When you face a criminal charge in New York, it is important to understand your options. Your approach could differ depending on what charge you are up against and what your criminal record looks like.
One potential way to handle a charge is by accepting a plea bargain. But is it a good option for your situation?
The cons of a plea bargain
Cornell Law School defines a plea bargain as an agreement between prosecutors and defendants. In this agreement, both parties have something to gain. The defendant – you, in this case – often get a lighter sentence. The plea bargain may include reduced charges or dropped charges. The prosecutors may request a lenient penalty. In exchange, you submit a guilty plea.

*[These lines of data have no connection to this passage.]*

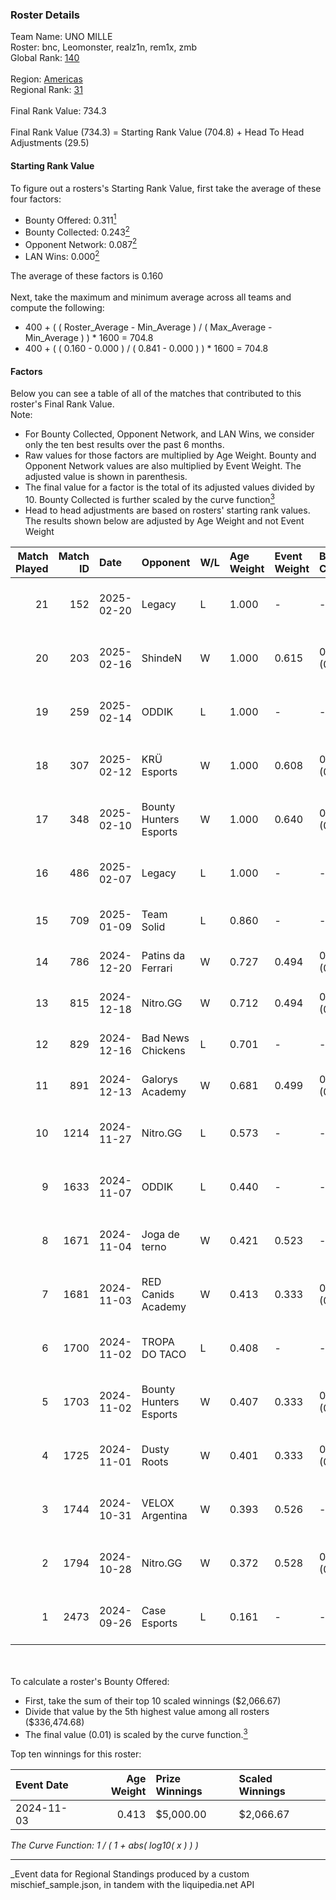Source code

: ### Roster Details<br />
Team Name: UNO MILLE<br />
Roster: bnc, Leomonster, realz1n, rem1x, zmb<br />
Global Rank: [140](../../standings_global_2025_03_01.md)<br />
<br />
Region: [Americas]( ../../standings_americas_2025_03_01.md)<br />
Regional Rank: [31]( ../../standings_americas_2025_03_01.md)<br />
<br />
Final Rank Value:  734.3<br />
<br />
Final Rank Value (734.3) = Starting Rank Value (704.8) + Head To Head Adjustments (29.5)<br />

#### Starting Rank Value<br />
To figure out a rosters's Starting Rank Value, first take the average of these four factors:<br />
- Bounty Offered: 0.311[<sup>1</sup>](#table2)
- Bounty Collected: 0.243[<sup>2</sup>](#table1)
- Opponent Network: 0.087[<sup>2</sup>](#table1)
- LAN Wins: 0.000[<sup>2</sup>](#table1)

The average of these factors is 0.160<br />
<br />
Next, take the maximum and minimum average across all teams and compute the following:<br />
- 400 + ( ( Roster_Average - Min_Average ) / ( Max_Average - Min_Average ) ) * 1600 = 704.8
- 400 + ( ( 0.160 - 0.000 ) / ( 0.841 - 0.000 ) ) * 1600 = 704.8


#### Factors<br />
Below you can see a table of all of the matches that contributed to this roster's Final Rank Value.<br />
Note:<br />

- For Bounty Collected, Opponent Network, and LAN Wins, we consider only the ten best results over the past 6 months.
- Raw values for those factors are multiplied by Age Weight. Bounty and Opponent Network values are also multiplied by Event Weight. The adjusted value is shown in parenthesis.
- The final value for a factor is the total of its adjusted values divided by 10. Bounty Collected is further scaled by the curve function[<sup>3</sup>](#curveFunction)
- Head to head adjustments are based on rosters' starting rank values. The results shown below are adjusted by Age Weight and not Event Weight
<span id="table1"></span><br />


| Match Played | Match ID | Date       | Opponent               | W/L | Age Weight | Event Weight | Bounty Collected | Opponent Network | LAN Wins  | H2H Adj. | Roster                               |
| -: | -: | :- | :- | :- | :- | :- | :- | :- | :- | -: | :- |
|           21 |      152 | 2025-02-20 | Legacy                 | L   | 1.000      | -            | -                | -                | -         |    -4.32 | bnc, Leomonster, realz1n, rem1x, zmb |
|           20 |      203 | 2025-02-16 | ShindeN                | W   | 1.000      | 0.615        | 0.005 (0.003)    | 0.377 (0.232)    | 0 (0.000) |    14.30 | bnc, Leomonster, realz1n, rem1x, zmb |
|           19 |      259 | 2025-02-14 | ODDIK                  | L   | 1.000      | -            | -                | -                | -         |    -9.95 | bnc, Leomonster, realz1n, rem1x, zmb |
|           18 |      307 | 2025-02-12 | KRÜ Esports            | W   | 1.000      | 0.608        | 0.001 (0.001)    | 0.169 (0.103)    | 0 (0.000) |    13.68 | bnc, Leomonster, realz1n, rem1x, zmb |
|           17 |      348 | 2025-02-10 | Bounty Hunters Esports | W   | 1.000      | 0.640        | 0.001 (0.001)    | 0.240 (0.153)    | 0 (0.000) |    15.45 | bnc, Leomonster, realz1n, rem1x, zmb |
|           16 |      486 | 2025-02-07 | Legacy                 | L   | 1.000      | -            | -                | -                | -         |    -5.30 | bnc, Leomonster, realz1n, rem1x, zmb |
|           15 |      709 | 2025-01-09 | Team Solid             | L   | 0.860      | -            | -                | -                | -         |    -7.79 | bnc, max, realz1n, rem1x, zmb        |
|           14 |      786 | 2024-12-20 | Patins da Ferrari      | W   | 0.727      | 0.494        | 0.000 (0.000)    | 0.128 (0.046)    | 0 (0.000) |     6.34 | bnc, max, realz1n, rem1x, zmb        |
|           13 |      815 | 2024-12-18 | Nitro.GG               | W   | 0.712      | 0.494        | 0.001 (0.000)    | 0.358 (0.126)    | 0 (0.000) |    10.55 | bnc, max, realz1n, rem1x, zmb        |
|           12 |      829 | 2024-12-16 | Bad News Chickens      | L   | 0.701      | -            | -                | -                | -         |   -12.89 | bnc, max, realz1n, rem1x, zmb        |
|           11 |      891 | 2024-12-13 | Galorys Academy        | W   | 0.681      | 0.499        | 0.000 (0.000)    | -                | 0 (0.000) |     3.11 | bnc, max, realz1n, rem1x, zmb        |
|           10 |     1214 | 2024-11-27 | Nitro.GG               | L   | 0.573      | -            | -                | -                | -         |    -9.56 | lukiz, pancc, realz1n, rem1x, zmb    |
|            9 |     1633 | 2024-11-07 | ODDIK                  | L   | 0.440      | -            | -                | -                | -         |    -4.91 | lukiz, pancc, realz1n, rem1x, zmb    |
|            8 |     1671 | 2024-11-04 | Joga de terno          | W   | 0.421      | 0.523        | -                | 0.111 (0.024)    | 0 (0.000) |     2.94 | lukiz, pancc, realz1n, rem1x, zmb    |
|            7 |     1681 | 2024-11-03 | RED Canids Academy     | W   | 0.413      | 0.333        | 0.005 (0.001)    | -                | 0 (0.000) |     5.37 | lukiz, pancc, realz1n, rem1x, zmb    |
|            6 |     1700 | 2024-11-02 | TROPA DO TACO          | L   | 0.408      | -            | -                | -                | -         |    -6.92 | lukiz, pancc, realz1n, rem1x, zmb    |
|            5 |     1703 | 2024-11-02 | Bounty Hunters Esports | W   | 0.407      | 0.333        | 0.001 (0.000)    | 0.240 (0.033)    | 0 (0.000) |     6.23 | lukiz, pancc, realz1n, rem1x, zmb    |
|            4 |     1725 | 2024-11-01 | Dusty Roots            | W   | 0.401      | 0.333        | 0.008 (0.001)    | 0.422 (0.056)    | 0 (0.000) |     7.19 | lukiz, pancc, realz1n, rem1x, zmb    |
|            3 |     1744 | 2024-10-31 | VELOX Argentina        | W   | 0.393      | 0.526        | -                | 0.121 (0.025)    | -         |     3.19 | lukiz, pancc, realz1n, rem1x, zmb    |
|            2 |     1794 | 2024-10-28 | Nitro.GG               | W   | 0.372      | 0.528        | 0.001 (0.000)    | 0.358 (0.070)    | -         |     5.58 | lukiz, pancc, realz1n, rem1x, zmb    |
|            1 |     2473 | 2024-09-26 | Case Esports           | L   | 0.161      | -            | -                | -                | -         |    -2.78 | honda, lukiz, realz1n, rem1x, zmb    |

<br />
<span id="table2"></span><br />
To calculate a roster's Bounty Offered:<br />

- First, take the sum of their top 10 scaled winnings ($2,066.67)
- Divide that value by the 5th highest value among all rosters ($336,474.68)
- The final value (0.01) is scaled by the curve function.[<sup>3</sup>](#curveFunction)

Top ten winnings for this roster:<br />

| Event Date | Age Weight | Prize Winnings | Scaled Winnings |
| :- | -: | :- | :- |
| 2024-11-03 |      0.413 | $5,000.00      | $2,066.67       |


<span id="curveFunction"></span>_The Curve Function: 1 / ( 1 + abs( log10( x ) ) )_<br />

---
_Event data for Regional Standings produced by a custom mischief_sample.json, in tandem with the liquipedia.net API<br />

The cons of this option center around the fact that you are claiming guilt for at least one charge you face. This puts a criminal conviction on your record, which could have major impacts on your future ability to find housing or employment. If you are not guilty of the crime, it can certainly feel like an unfair exchange. Some even argue that plea bargains undermine constitutional rights.
The pros of a plea bargain
The pros involve the time it saves you and the reduced penalties. By accepting a plea bargain, you do not have to go through the court or wait for the sentencing of a jury. You will also face lighter sentences and less severe charges, which may suit you if chances of conviction by jury are high.
In the end, it is important to consult with a legal professional before taking or denying a plea bargain. They can provide insight on which works best for your situation.